The French were to probe the southeast corner of the mainland a little further. The Naturaliste, under the command of Jacques Hamelin, was separated from the Geographe on the north east of Van Diemen’s Land, and crossed Bass Strait in early April 1802. At Wilson’s Promontory Hamelin despatched a boat for close-in sounding and charting work. A thorough survey of Western Port was conducted by Lieutenant-Commander Pierre Milius over ten days, during which he noted ‘I covered the length and breadth of the port in all its meanderings.’ The northern land mass in the bay was named Ile Des Francais after confirmation it was indeed an island. It is still known as French Island today. The Aboriginals encountered by Milius ‘seemed to me to have the same way of life as those whom we had previously observed in the D’Entrecasteaux Channel.’ Amicable relations with the indigenous population were a hallmark of the French expedition. By mid-month Hamelin was headed north for Port Jackson.
From the British base in Sydney harbour, hemmed in by the as-yet impassable mountainous terrain to the west, and aware of the French incursions in the south, Governor King sent a surveying party to Port Phillip under Charles Grimes, the newly appointed Surveyor General. Although its explorations included the mouths of the Yarra and Maribyrnong rivers, and party members recorded positive diary entries about the area, Grimes was not enamoured of Port Phillip. He cast a critical eye on all country, and often saw little to recommend. He wrote only a desultory report for King and referred to Port Phillip’s poor prospects for cultivation. ‘The Timber round the banks of this Port is very low and bad.’ But he did leave us the first detailed map of Port Phillip.

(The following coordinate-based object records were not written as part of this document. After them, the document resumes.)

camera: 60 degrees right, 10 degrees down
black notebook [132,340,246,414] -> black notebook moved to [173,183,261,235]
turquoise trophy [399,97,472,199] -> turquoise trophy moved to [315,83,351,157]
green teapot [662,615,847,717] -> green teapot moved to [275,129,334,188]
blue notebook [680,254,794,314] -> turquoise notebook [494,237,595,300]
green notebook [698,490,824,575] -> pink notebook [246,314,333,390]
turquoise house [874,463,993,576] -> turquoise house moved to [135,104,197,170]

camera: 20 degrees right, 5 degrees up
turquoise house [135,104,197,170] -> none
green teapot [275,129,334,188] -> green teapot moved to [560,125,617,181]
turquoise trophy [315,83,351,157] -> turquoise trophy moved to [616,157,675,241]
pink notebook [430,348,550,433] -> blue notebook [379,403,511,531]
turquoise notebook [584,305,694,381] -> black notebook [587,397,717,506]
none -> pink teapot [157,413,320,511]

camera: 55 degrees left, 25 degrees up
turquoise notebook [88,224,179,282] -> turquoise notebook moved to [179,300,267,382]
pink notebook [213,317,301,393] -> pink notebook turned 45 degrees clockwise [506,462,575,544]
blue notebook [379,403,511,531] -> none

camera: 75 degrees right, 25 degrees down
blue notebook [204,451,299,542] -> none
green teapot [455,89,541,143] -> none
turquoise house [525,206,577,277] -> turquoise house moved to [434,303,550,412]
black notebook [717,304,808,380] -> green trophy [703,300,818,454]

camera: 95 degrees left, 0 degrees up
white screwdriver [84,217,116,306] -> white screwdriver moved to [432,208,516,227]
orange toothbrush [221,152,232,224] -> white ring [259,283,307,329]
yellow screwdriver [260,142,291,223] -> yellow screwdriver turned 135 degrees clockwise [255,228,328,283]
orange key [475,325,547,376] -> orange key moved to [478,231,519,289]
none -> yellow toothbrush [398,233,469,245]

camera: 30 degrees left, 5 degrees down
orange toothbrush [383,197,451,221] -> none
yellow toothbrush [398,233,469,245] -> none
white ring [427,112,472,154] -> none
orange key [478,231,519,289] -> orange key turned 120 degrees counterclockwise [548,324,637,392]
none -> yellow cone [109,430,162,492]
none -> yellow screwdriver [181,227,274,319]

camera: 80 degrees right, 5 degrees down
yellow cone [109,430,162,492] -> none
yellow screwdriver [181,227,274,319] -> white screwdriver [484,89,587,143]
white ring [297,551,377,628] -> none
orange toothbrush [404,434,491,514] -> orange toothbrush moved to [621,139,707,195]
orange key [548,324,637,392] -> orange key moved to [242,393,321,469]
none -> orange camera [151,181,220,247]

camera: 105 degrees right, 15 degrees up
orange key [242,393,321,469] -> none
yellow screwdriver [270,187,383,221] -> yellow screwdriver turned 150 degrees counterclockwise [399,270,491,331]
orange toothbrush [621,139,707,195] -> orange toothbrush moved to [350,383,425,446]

Its finely nuanced littorals are a pleasure to the eye, with the broad bows of Beaumaris Bay and Dromana Bay artfully reproduced. The cliffs at Mentone can be recognised, and soundings at every half-mile sprinkle the entire coast with a numerical certainty. For one familiar with modern maps of this body of water and its onshore accoutrements the chart is a geographical curio, due in part to its unusual aspect; rotated eight degrees to the west in alignment with magnetic north. The geographical and navigational nature of its display is spare to the point of starkness; it is workmanlike and efficient, but also rather elegant in its own way.
From Britain, a concerted attempt at settlement was made in 1803 under Lieutenant-Governor David Collins. However, this lasted only six months in the challenging country of Sullivan Bay (modern Sorrento) before Collins packed up for Van Diemen’s Land and established Hobart. He found the estuary of the Derwent River, an area reported upon favourably by Bass on his Norfolk expedition, much more amenable to settlement.
And with that, seven years of intensive inspection of Port Phillip and Western Port by European navigators were concluded. These explorers were largely tied to their vessels, and only skirted the edges of the landmass, ever careful to replenish ships stores, repair hulls, and record soundings. Their sorties ashore were usually in search of game or water, or to scale a hill to enhance their sea-level view of the country. It was not until ‘overlanders’ ventured south from Port Jackson with their flocks and herds that an appreciation of the interior of the future colony would be gained. More on that to come.
* Bass came upon a group of convicts, escapees who had stolen a boat from Port Jackson, on an island in the Glennie Group, to the west of Wilsons Promontory. He was able to rescue only two on his return trip – the others are lost to history.